Elenco degli esercizi:
(A) Trascrivi il tratto del brano che va da "Nel caso in" fino a "procurandogli gravi lesioni.", scambiando "due cittadini stranieri" con "due passanti".
(B) Riduci a un breve elenco puntato il paragrafo del brano che comincia con "A sua volta l’art. 3", conservandone i fatti principali.

Brano di lettura:
☆ ☆ ☆ ☆ ☆ ☆ ☆

Nel caso di specie, il divieto è stato applicato con riferimento al disposto dell’art. 2, comma 2, del d.l. n. 122/93, convertito in legge n. 205/93, secondo cui “3. Nel caso di persone denunciate o condannate per uno dei reati previsti dall'articolo 3 della legge 13 ottobre 1975, n. 654, per uno dei reati previsti dalla legge 9 ottobre 1967, n. 962, o per un reato aggravato ai sensi dell'articolo 3 del presente decreto, nonché di persone sottoposte a misure di prevenzione perché ritenute dedite alla commissione di reati che offendono o mettono in pericolo la sicurezza o la tranquillità pubblica, ovvero per i motivi di cui all'articolo 18, primo comma, n. 2-bis), della legge 22 maggio 1975, n. 152 si applica la disposizione di cui all'articolo 6 della legge 13 dicembre 1989, n. 401, e il divieto di accesso conserva efficacia per un periodo di cinque anni, salvo che venga emesso provvedimento di archiviazione, sentenza di non luogo a procedere o di proscioglimento o provvedimento di revoca della misura di prevenzione, ovvero se è concessa la riabilitazione ai sensi dell'articolo 178 del codice penale o dell'articolo 15 della legge 3 agosto 1988, n. 327”.

A sua volta l’art. 3 del medesimo d.l., richiamato dal precedente art. 2, e il cui contenuto è oggi riportato nell’art. 604 ter del c.p., ha introdotto una circostanza aggravante, disponendo che “Per i reati punibili con pena diversa da quella dell'ergastolo commessi per finalità di discriminazione o di odio etnico, nazionale, razziale o religioso, ovvero al fine di agevolare l'attività di organizzazioni, associazioni, movimenti o gruppi che hanno tra i loro scopi le medesime finalità, la pena è aumentata fino alla metà”.

Nel caso in esame, infatti, il ricorrente è stato denunciato, in concorso, per i reati di cui agli artt. 582 e 583 c.p., nonché dell’art. 3, comma 1, l. n. 205/93, perché in data 29 ottobre 2017, alle ore 2.35, avrebbe preso parte, con un gruppo di circa dieci giovani di nazionalità italiana, all’aggressione a due cittadini stranieri, senza alcuna motivazione; il gruppo, dopo aver insultato due cittadini stranieri che stavano transitando in quel momento sulla strada, proferendo al loro indirizzo le seguenti frasi di stampo discriminatorio “Negri di merda, immigrati del cazzo, ebrei”, li aveva contestualmente aggrediti con calci e pugni, procurandogli gravi lesioni.

☆ ☆ ☆ ☆ ☆ ☆ ☆

Dati forniti:
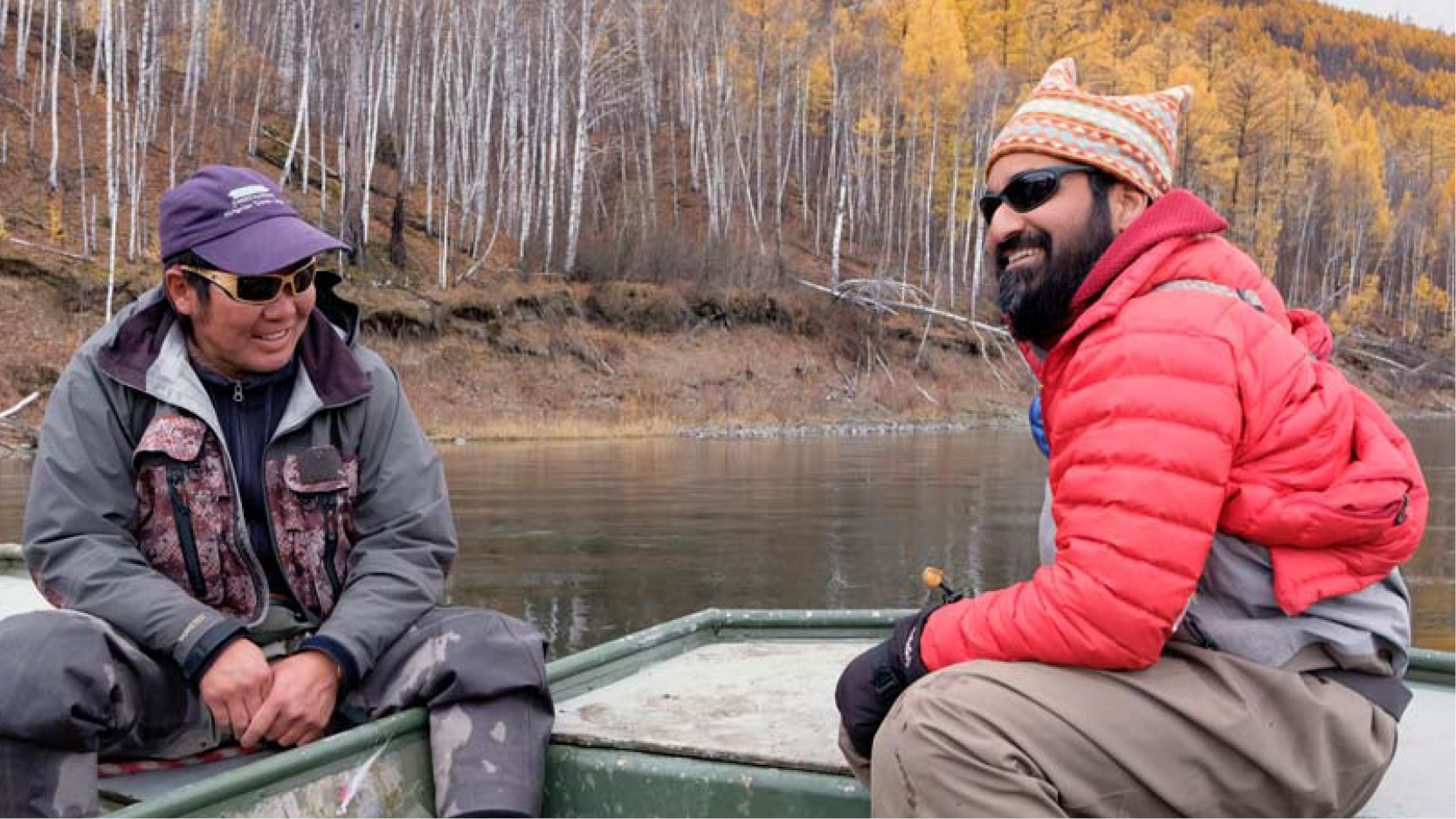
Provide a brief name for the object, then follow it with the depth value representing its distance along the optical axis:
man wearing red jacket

☆ ☆ ☆ ☆ ☆ ☆ ☆

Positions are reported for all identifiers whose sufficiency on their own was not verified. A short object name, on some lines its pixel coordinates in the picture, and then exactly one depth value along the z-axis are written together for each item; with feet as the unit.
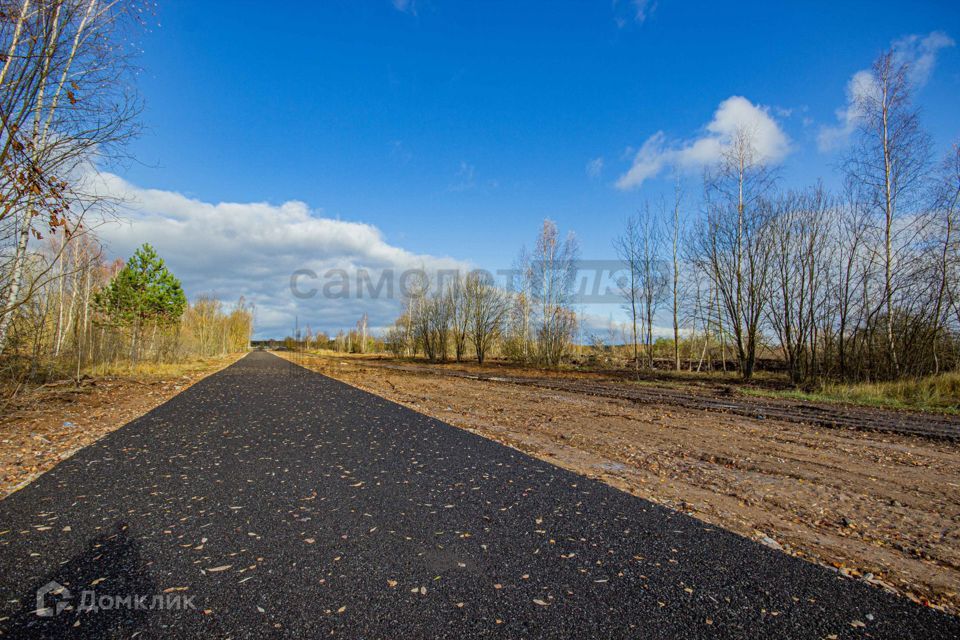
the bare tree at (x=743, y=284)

☆ ☆ ☆ ☆ ☆ ☆ ☆

Soluzioni in ordine:
(A)
Nel caso in esame, infatti, il ricorrente è stato denunciato, in concorso, per i reati di cui agli artt. 582 e 583 c.p., nonché dell’art. 3, comma 1, l. n. 205/93, perché in data 29 ottobre 2017, alle ore 2.35, avrebbe preso parte, con un gruppo di circa dieci giovani di nazionalità italiana, all’aggressione a due passanti, senza alcuna motivazione; il gruppo, dopo aver insultato due passanti che stavano transitando in quel momento sulla strada, proferendo al loro indirizzo le seguenti frasi di stampo discriminatorio “Negri di merda, immigrati del cazzo, ebrei”, li aveva contestualmente aggrediti con calci e pugni, procurandogli gravi lesioni.

(B)
- L’art. 3 del d.l. n. 122/93 è richiamato dall’art. 2 dello stesso decreto, e il suo contenuto è oggi riportato nell’art. 604 ter c.p.
- Introduce una circostanza aggravante.
- Si applica ai reati punibili con pena diversa dall’ergastolo commessi per finalità di discriminazione o di odio etnico, nazionale, razziale o religioso.
- Si applica anche ai reati commessi per agevolare organizzazioni, associazioni, movimenti o gruppi che perseguono tali finalità.
- In questi casi la pena è aumentata fino alla metà.